I recently discovered Julius Evola and I think he is fantastic. His book on Hermeticism is top notch and covers all the normally ignored topics like Ares of Mercury or Moon of Mercury for the notation of alchemical symbols. Know how many times I’ve seen that in a book? Maybe twice, at best. I believe Frater Albertus mentions it in some of his books on alchemy but the Celestial Crowns are typically ignored or only hinted at. I realize if someone is familiar with Golden Dawn magic this should be seem obvious, but I believe Evola was running in the same circuit as Crowley and the same cultural environment.

To that end, Crowley’s version of the ego was to satisfy it with something until he became sick of it, and Evola argues for a more classical, bhuddist style of nondesire. Evola also wrote a few cultural books, the best known being Ride the Tiger, but his cultural commentary isn’t the backbone of what I’m interested in. I don’t, for instance, feel that jazz is a bad thing. I do believe that with his other work, he saw in Italy where the US is today where he isn’t arguing for Conservatism, but more for Traditionalism. In a left-right, republican-or-democrat model this is easy to confuse, but realizing that they’re the same face of the coin and nothing really changes in the broad arc of history is really how to frame it up. Rather than the nominal march towards losing a country’s cultural identity, he argues for a sort of benevolent fascism, where some sort of ‘Ministère de la Culture et de la Francophonie’ (to borrow the French) is supposed to maintain the identity of the nation. Obviously the EU does a poor job of it, but it’s neat to see the political application of hermetic philosophy. Some might even say it’s downright Dee. Evola realizes that if the nation is a melting pot, it ends up being like soup on the stove too long. The noodles melt into starchy paste and the meat dissolves into gelatine and the final product is so homogenous that we cannot identify individual elements. Rather than having a melting pot, Evola argues (by condemnation) that it’s far better to retain individual preferences and identity and use the government to enforce those differences between states.

Evola feels like Crowley, especially the rock climbing, if Crowley had been more politically involved on the national level and not the individual level. While I think I prefer Crowleys Classical Liberalism (“libertarian” in today’s words), I can see what Evola is arguing against, especially being on this side of World War 2.

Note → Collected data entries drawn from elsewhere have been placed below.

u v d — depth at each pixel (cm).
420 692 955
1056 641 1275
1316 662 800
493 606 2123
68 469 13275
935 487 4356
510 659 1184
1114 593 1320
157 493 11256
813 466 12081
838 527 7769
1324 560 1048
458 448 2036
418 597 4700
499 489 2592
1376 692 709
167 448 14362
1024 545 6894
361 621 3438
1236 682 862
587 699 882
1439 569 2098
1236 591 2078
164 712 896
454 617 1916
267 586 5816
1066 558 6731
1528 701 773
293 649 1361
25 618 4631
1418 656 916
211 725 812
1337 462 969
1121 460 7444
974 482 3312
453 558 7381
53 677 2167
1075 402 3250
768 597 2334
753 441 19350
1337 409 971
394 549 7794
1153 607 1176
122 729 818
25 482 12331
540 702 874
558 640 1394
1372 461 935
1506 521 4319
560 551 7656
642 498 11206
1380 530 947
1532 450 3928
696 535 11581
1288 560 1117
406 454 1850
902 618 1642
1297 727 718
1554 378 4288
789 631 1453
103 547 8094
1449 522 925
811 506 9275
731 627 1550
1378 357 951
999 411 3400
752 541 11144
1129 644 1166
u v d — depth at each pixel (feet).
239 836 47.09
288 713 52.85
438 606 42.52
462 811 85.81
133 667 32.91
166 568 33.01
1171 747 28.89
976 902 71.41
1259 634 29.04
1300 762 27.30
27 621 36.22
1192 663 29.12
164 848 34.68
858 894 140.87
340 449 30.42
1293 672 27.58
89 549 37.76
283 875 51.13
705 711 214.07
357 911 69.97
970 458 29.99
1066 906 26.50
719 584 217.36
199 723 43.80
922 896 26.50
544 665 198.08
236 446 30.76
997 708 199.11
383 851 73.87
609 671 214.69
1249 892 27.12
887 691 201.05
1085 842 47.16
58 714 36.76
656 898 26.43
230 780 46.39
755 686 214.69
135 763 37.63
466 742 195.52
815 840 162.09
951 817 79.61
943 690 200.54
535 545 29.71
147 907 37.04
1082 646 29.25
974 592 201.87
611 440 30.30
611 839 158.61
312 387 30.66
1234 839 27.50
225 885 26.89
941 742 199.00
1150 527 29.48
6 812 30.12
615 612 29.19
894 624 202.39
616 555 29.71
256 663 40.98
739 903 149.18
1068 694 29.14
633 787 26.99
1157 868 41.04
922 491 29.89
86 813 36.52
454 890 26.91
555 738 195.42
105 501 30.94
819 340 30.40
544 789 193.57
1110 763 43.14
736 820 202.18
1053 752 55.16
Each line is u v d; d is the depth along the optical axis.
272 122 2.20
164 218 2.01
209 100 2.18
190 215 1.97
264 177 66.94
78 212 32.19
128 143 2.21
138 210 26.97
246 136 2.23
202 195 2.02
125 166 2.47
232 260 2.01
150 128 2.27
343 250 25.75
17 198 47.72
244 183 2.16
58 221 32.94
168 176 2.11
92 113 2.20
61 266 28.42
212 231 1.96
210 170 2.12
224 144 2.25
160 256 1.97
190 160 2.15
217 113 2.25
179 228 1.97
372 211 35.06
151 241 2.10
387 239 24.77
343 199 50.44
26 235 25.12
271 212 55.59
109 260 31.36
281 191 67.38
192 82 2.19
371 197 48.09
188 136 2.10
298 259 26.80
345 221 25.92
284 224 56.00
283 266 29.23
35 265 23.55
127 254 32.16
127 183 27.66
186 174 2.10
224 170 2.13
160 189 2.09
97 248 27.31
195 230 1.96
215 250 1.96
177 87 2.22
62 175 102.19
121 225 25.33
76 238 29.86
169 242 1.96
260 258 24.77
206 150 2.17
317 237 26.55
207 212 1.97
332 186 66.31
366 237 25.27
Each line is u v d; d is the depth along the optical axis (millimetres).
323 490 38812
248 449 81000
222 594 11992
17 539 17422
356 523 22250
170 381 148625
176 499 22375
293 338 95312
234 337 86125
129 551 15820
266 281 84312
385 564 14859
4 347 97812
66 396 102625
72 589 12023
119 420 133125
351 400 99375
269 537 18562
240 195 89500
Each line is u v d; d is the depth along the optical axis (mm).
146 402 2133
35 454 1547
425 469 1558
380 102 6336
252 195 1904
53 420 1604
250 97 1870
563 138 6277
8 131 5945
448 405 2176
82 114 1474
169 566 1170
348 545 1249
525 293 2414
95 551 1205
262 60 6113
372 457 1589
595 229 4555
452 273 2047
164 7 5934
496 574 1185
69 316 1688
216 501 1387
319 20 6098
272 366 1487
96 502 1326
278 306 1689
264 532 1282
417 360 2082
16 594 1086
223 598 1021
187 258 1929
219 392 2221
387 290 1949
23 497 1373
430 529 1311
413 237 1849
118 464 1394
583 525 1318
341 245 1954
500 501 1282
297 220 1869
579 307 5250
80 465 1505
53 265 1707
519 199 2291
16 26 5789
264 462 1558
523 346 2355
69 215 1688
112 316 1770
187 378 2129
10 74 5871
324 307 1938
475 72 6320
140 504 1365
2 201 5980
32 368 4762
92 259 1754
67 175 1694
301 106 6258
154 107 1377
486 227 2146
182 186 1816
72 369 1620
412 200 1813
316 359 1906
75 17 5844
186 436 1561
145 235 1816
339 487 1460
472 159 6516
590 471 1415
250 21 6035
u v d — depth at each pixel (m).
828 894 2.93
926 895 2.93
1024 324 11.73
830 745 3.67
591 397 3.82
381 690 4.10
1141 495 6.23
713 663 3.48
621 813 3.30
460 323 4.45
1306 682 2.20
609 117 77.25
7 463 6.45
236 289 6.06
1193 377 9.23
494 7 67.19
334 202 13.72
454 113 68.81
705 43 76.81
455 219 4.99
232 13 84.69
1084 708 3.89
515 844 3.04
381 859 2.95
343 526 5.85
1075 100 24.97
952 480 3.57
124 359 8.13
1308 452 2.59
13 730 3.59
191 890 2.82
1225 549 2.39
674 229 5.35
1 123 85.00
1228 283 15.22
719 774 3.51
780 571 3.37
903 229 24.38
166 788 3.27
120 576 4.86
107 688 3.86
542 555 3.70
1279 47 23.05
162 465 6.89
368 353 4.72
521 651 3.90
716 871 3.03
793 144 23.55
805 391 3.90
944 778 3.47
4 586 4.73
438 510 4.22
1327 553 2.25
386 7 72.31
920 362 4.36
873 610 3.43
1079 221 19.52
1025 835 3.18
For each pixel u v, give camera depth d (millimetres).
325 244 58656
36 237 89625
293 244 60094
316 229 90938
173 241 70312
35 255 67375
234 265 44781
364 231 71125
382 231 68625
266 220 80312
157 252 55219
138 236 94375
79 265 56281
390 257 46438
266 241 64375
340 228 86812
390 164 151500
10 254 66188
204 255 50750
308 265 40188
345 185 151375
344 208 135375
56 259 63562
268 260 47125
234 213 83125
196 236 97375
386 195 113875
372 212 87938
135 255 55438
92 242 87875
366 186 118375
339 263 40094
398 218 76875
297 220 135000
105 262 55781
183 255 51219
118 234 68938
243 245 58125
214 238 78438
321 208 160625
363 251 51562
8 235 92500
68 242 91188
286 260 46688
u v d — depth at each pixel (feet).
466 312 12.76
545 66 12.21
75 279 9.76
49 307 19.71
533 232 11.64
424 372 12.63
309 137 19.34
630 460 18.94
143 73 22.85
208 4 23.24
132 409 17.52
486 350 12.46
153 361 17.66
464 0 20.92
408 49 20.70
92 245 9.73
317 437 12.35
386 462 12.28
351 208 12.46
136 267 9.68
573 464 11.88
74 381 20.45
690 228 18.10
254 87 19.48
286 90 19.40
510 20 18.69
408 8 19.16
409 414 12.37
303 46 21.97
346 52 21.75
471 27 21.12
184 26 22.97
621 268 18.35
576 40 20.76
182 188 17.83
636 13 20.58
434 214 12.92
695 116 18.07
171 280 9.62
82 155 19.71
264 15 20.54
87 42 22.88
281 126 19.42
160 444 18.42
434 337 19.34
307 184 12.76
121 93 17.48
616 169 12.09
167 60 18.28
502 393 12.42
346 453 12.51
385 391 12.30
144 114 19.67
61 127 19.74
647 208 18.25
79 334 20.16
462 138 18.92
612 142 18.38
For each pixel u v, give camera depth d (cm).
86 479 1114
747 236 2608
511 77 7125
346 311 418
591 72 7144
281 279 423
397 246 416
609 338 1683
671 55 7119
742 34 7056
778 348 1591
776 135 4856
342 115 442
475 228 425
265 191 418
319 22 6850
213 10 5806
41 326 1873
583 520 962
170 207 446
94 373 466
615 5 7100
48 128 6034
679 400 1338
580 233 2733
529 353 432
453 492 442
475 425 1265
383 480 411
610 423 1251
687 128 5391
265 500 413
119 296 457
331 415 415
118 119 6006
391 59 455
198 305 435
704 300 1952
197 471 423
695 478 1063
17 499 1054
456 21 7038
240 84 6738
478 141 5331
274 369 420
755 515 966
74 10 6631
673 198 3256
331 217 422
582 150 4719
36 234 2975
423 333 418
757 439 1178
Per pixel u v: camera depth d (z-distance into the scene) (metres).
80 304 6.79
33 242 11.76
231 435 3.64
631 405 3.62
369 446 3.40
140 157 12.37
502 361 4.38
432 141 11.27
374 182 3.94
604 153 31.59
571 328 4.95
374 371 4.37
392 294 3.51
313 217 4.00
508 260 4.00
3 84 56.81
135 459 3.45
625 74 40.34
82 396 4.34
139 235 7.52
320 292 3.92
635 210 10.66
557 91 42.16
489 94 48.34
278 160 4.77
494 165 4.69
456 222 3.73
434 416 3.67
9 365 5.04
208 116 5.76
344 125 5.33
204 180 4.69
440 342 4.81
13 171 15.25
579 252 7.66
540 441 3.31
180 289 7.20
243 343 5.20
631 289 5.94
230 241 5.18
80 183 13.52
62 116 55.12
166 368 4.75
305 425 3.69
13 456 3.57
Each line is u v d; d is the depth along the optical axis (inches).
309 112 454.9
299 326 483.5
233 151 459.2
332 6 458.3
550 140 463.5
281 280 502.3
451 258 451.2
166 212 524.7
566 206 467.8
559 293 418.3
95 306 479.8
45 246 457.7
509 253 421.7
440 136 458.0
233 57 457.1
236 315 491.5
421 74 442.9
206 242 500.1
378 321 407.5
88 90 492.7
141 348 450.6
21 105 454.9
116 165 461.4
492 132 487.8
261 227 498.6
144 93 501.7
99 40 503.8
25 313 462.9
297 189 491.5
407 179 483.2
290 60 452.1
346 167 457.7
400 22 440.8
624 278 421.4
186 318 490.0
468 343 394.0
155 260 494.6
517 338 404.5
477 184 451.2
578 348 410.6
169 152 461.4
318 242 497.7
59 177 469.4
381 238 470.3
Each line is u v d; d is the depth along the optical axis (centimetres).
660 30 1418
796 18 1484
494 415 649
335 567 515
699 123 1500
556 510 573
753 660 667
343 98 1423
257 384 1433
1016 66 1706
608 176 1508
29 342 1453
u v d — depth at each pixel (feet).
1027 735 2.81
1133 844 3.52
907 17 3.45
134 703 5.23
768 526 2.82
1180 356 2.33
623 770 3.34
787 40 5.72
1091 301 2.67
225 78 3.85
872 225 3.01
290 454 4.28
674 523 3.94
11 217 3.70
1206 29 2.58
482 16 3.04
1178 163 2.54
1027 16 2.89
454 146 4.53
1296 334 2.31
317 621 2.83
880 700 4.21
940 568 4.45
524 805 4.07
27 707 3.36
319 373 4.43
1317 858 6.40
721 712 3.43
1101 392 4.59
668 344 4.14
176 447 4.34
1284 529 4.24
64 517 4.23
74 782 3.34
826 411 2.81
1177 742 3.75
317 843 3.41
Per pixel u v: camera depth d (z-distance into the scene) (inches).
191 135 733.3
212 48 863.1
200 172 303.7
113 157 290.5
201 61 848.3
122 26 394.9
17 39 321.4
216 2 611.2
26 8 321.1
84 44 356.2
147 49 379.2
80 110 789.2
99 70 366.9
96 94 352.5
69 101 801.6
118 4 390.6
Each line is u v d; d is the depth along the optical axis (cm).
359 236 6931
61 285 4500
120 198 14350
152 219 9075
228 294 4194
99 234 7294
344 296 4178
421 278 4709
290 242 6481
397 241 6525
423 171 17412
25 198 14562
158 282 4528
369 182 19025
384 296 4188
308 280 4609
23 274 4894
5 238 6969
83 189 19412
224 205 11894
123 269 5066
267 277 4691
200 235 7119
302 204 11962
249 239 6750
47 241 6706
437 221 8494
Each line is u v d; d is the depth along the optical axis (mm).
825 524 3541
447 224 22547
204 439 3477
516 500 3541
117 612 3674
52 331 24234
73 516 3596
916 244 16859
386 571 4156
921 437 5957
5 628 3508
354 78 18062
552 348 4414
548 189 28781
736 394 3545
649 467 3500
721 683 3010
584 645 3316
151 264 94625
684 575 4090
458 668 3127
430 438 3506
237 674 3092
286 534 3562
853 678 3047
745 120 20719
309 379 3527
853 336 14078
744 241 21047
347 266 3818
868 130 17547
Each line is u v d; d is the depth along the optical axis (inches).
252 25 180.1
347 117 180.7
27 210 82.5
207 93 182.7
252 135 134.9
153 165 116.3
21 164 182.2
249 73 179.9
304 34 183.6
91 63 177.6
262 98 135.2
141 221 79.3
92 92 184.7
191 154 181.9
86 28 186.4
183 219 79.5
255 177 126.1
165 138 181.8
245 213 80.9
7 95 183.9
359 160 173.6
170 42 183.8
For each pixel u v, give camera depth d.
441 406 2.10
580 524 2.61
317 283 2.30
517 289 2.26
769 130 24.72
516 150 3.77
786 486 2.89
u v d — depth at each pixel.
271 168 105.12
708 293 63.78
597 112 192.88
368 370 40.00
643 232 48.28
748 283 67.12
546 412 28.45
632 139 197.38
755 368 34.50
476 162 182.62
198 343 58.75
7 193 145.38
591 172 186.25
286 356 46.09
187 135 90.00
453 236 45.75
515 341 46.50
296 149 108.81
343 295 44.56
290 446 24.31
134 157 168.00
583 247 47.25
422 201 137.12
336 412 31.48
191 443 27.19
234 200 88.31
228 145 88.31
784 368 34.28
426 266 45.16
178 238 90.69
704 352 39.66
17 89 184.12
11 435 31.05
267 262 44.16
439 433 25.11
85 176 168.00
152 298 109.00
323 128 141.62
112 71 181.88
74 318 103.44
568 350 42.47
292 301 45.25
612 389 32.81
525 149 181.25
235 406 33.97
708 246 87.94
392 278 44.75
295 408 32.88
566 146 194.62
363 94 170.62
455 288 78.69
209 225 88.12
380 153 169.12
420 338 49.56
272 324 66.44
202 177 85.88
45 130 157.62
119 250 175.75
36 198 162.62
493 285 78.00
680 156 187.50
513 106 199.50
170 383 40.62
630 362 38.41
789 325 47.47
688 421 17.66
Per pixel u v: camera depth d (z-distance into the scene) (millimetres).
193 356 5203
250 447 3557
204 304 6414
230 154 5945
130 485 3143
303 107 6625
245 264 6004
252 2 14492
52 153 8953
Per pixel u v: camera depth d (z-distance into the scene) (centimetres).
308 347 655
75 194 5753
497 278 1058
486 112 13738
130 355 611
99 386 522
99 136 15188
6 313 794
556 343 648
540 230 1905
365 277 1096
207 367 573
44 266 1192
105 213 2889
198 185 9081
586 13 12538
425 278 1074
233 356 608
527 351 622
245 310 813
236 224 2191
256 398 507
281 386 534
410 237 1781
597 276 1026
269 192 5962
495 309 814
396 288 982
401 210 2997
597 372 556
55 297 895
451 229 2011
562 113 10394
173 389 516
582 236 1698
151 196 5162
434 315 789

I would highly suggest reading the Hermetic book first, then starting in on the rest of his stuff. That’s where I’m at. The Hermetic book is dense enough I’ll probably end up reading it through two or three times. The only rub is the Greek is not annotated, so bring along a Greek dictionary. Also hat tippy – Mircea Eliade. Apparently Eliade stuck more towards comparative themes in religions trying to line up sacred truths and Evola was a fan, so there’s a bit of overlap there. While Eliade doesn’t make overt political or cultural commentary the way Evola does, Poke definitely takes a hat tip there for allegorical stories.